(Task goal): Rewrite all of the following records, substituting "present" for every occurrence of "visible" and leaving everything else unchanged.
______________________________
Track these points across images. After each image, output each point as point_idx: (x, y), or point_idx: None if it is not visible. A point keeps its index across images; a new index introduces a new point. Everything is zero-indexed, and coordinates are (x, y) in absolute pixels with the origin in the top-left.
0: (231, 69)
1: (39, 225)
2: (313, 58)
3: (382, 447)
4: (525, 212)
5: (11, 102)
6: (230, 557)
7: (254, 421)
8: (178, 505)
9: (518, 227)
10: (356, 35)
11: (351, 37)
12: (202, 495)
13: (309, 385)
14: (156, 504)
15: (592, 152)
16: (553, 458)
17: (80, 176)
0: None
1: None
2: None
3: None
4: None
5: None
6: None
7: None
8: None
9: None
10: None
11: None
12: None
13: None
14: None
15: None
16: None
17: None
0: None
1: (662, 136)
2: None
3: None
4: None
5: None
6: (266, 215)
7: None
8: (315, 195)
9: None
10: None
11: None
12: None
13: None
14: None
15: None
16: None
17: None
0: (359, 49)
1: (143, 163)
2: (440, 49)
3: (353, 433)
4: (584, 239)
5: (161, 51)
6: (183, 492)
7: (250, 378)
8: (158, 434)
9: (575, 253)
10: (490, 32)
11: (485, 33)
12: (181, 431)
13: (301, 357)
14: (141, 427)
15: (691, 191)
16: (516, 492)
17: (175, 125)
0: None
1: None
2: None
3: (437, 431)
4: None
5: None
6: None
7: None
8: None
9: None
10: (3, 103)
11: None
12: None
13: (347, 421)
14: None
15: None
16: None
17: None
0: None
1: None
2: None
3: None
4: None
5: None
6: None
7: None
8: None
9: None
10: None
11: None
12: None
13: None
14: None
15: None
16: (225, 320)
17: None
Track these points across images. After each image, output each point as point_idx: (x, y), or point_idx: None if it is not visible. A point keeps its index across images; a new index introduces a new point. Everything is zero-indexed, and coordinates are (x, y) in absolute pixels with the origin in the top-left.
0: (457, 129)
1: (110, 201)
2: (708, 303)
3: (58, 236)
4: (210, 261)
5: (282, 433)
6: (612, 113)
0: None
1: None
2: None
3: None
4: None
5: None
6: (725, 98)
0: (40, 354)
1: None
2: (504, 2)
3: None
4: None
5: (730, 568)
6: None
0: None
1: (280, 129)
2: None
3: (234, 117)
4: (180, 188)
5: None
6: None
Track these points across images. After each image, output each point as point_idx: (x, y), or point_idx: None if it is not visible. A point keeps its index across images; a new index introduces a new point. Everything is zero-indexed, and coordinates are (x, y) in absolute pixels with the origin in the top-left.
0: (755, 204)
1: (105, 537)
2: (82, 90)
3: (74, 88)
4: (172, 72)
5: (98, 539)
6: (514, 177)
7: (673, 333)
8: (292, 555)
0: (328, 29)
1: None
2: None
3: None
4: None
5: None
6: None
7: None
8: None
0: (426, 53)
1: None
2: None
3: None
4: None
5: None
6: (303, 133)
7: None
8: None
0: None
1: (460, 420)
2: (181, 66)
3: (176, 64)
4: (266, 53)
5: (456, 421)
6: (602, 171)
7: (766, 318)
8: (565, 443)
______________________________
(Result):
Track these points across images. After each image, output each point as point_idx: (x, y), or point_idx: None if it is not present. A point keeps its index across images; a new index introduces a new point. Everything is zero-indexed, and coordinates are (x, y) in absolute pixels with the origin in the top-left.
0: (231, 69)
1: (39, 225)
2: (313, 58)
3: (382, 447)
4: (525, 212)
5: (11, 102)
6: (230, 557)
7: (254, 421)
8: (178, 505)
9: (518, 227)
10: (356, 35)
11: (351, 37)
12: (202, 495)
13: (309, 385)
14: (156, 504)
15: (592, 152)
16: (553, 458)
17: (80, 176)
0: None
1: None
2: None
3: None
4: None
5: None
6: None
7: None
8: None
9: None
10: None
11: None
12: None
13: None
14: None
15: None
16: None
17: None
0: None
1: (662, 136)
2: None
3: None
4: None
5: None
6: (266, 215)
7: None
8: (315, 195)
9: None
10: None
11: None
12: None
13: None
14: None
15: None
16: None
17: None
0: (359, 49)
1: (143, 163)
2: (440, 49)
3: (353, 433)
4: (584, 239)
5: (161, 51)
6: (183, 492)
7: (250, 378)
8: (158, 434)
9: (575, 253)
10: (490, 32)
11: (485, 33)
12: (181, 431)
13: (301, 357)
14: (141, 427)
15: (691, 191)
16: (516, 492)
17: (175, 125)
0: None
1: None
2: None
3: (437, 431)
4: None
5: None
6: None
7: None
8: None
9: None
10: (3, 103)
11: None
12: None
13: (347, 421)
14: None
15: None
16: None
17: None
0: None
1: None
2: None
3: None
4: None
5: None
6: None
7: None
8: None
9: None
10: None
11: None
12: None
13: None
14: None
15: None
16: (225, 320)
17: None
Track these points across images. After each image, output each point as point_idx: (x, y), or point_idx: None if it is not present. A point keeps its index across images; a new index introduces a new point. Everything is zero-indexed, and coordinates are (x, y) in absolute pixels with the origin in the top-left.
0: (457, 129)
1: (110, 201)
2: (708, 303)
3: (58, 236)
4: (210, 261)
5: (282, 433)
6: (612, 113)
0: None
1: None
2: None
3: None
4: None
5: None
6: (725, 98)
0: (40, 354)
1: None
2: (504, 2)
3: None
4: None
5: (730, 568)
6: None
0: None
1: (280, 129)
2: None
3: (234, 117)
4: (180, 188)
5: None
6: None
Track these points across images. After each image, output each point as point_idx: (x, y), or point_idx: None if it is not present. A point keeps its index across images; a new index introduces a new point. Everything is zero-indexed, and coordinates are (x, y) in absolute pixels with the origin in the top-left.
0: (755, 204)
1: (105, 537)
2: (82, 90)
3: (74, 88)
4: (172, 72)
5: (98, 539)
6: (514, 177)
7: (673, 333)
8: (292, 555)
0: (328, 29)
1: None
2: None
3: None
4: None
5: None
6: None
7: None
8: None
0: (426, 53)
1: None
2: None
3: None
4: None
5: None
6: (303, 133)
7: None
8: None
0: None
1: (460, 420)
2: (181, 66)
3: (176, 64)
4: (266, 53)
5: (456, 421)
6: (602, 171)
7: (766, 318)
8: (565, 443)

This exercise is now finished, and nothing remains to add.